| Task instructions |
Take the lines below beginning at the line that has "The importance of" and stopping after the line that has "Case Example", and print them exactly as they are, with no other lines.

----------

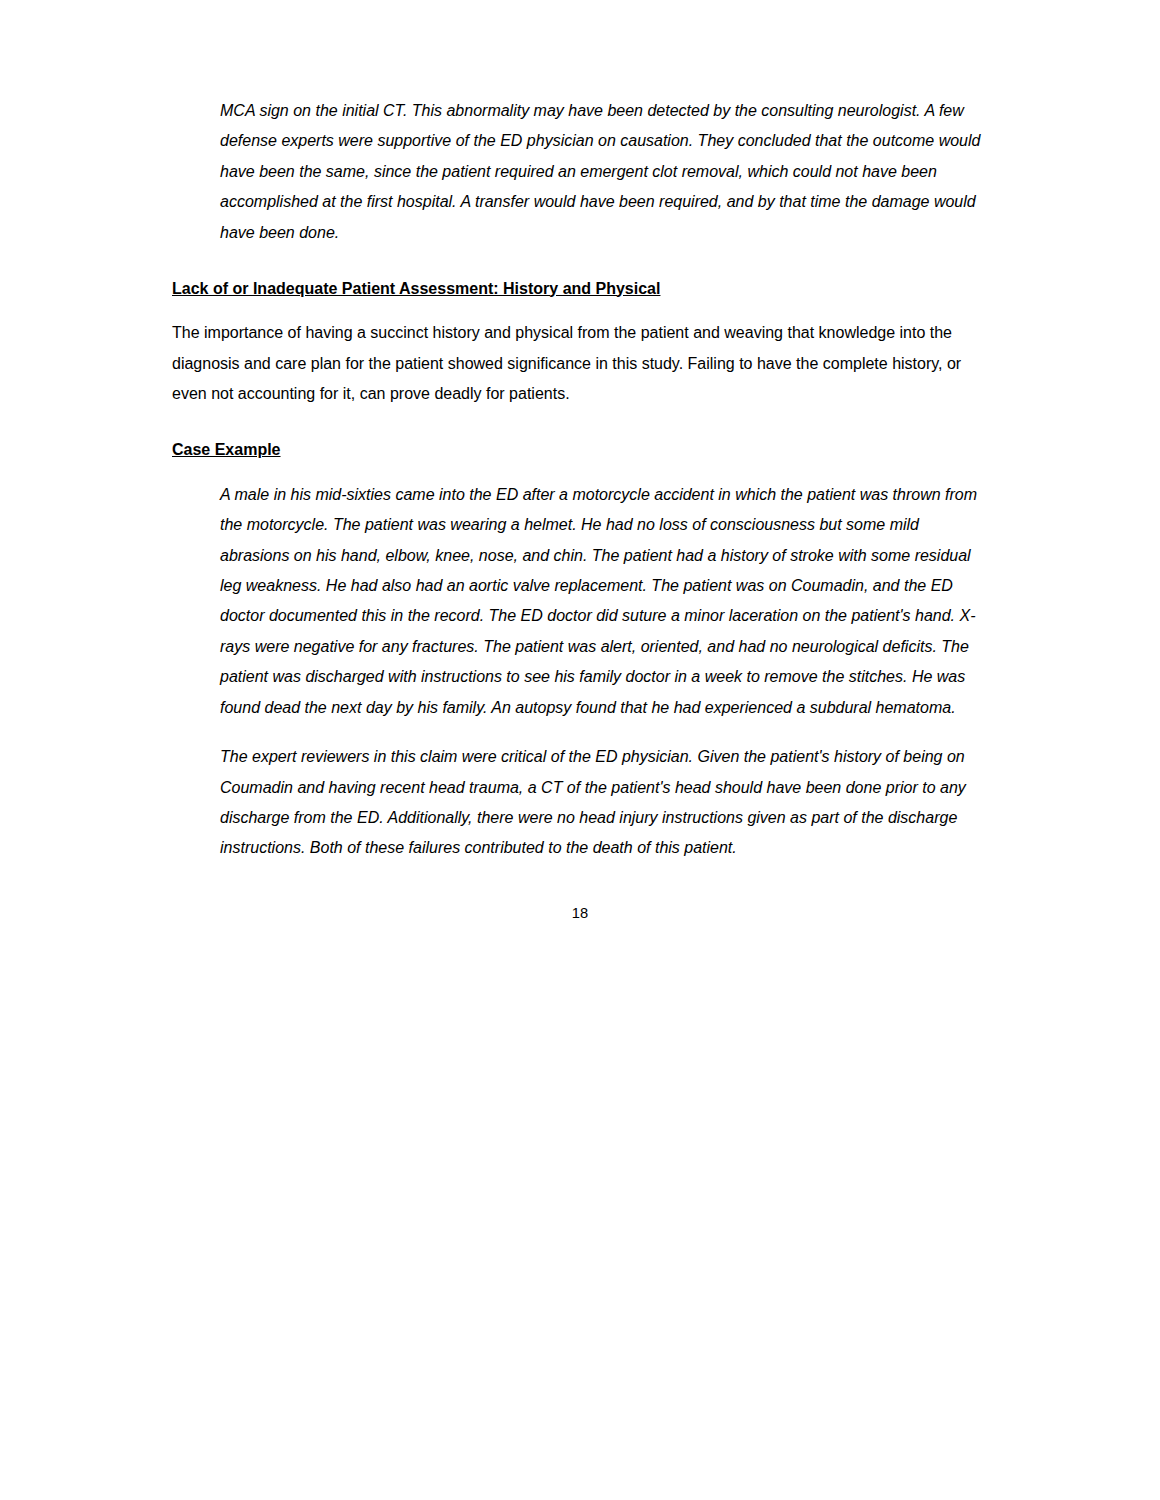MCA sign on the initial CT. This abnormality may have been detected by the consulting neurologist. A few defense experts were supportive of the ED physician on causation. They concluded that the outcome would have been the same, since the patient required an emergent clot removal, which could not have been accomplished at the first hospital. A transfer would have been required, and by that time the damage would have been done.
Lack of or Inadequate Patient Assessment: History and Physical
The importance of having a succinct history and physical from the patient and weaving that knowledge into the diagnosis and care plan for the patient showed significance in this study. Failing to have the complete history, or even not accounting for it, can prove deadly for patients.
Case Example
A male in his mid-sixties came into the ED after a motorcycle accident in which the patient was thrown from the motorcycle. The patient was wearing a helmet. He had no loss of consciousness but some mild abrasions on his hand, elbow, knee, nose, and chin. The patient had a history of stroke with some residual leg weakness. He had also had an aortic valve replacement. The patient was on Coumadin, and the ED doctor documented this in the record. The ED doctor did suture a minor laceration on the patient's hand. X-rays were negative for any fractures. The patient was alert, oriented, and had no neurological deficits. The patient was discharged with instructions to see his family doctor in a week to remove the stitches. He was found dead the next day by his family. An autopsy found that he had experienced a subdural hematoma.
The expert reviewers in this claim were critical of the ED physician. Given the patient's history of being on Coumadin and having recent head trauma, a CT of the patient's head should have been done prior to any discharge from the ED. Additionally, there were no head injury instructions given as part of the discharge instructions. Both of these failures contributed to the death of this patient.
18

----------

| Finished exercise |
The importance of having a succinct history and physical from the patient and weaving that knowledge into the diagnosis and care plan for the patient showed significance in this study. Failing to have the complete history, or even not accounting for it, can prove deadly for patients.
Case Example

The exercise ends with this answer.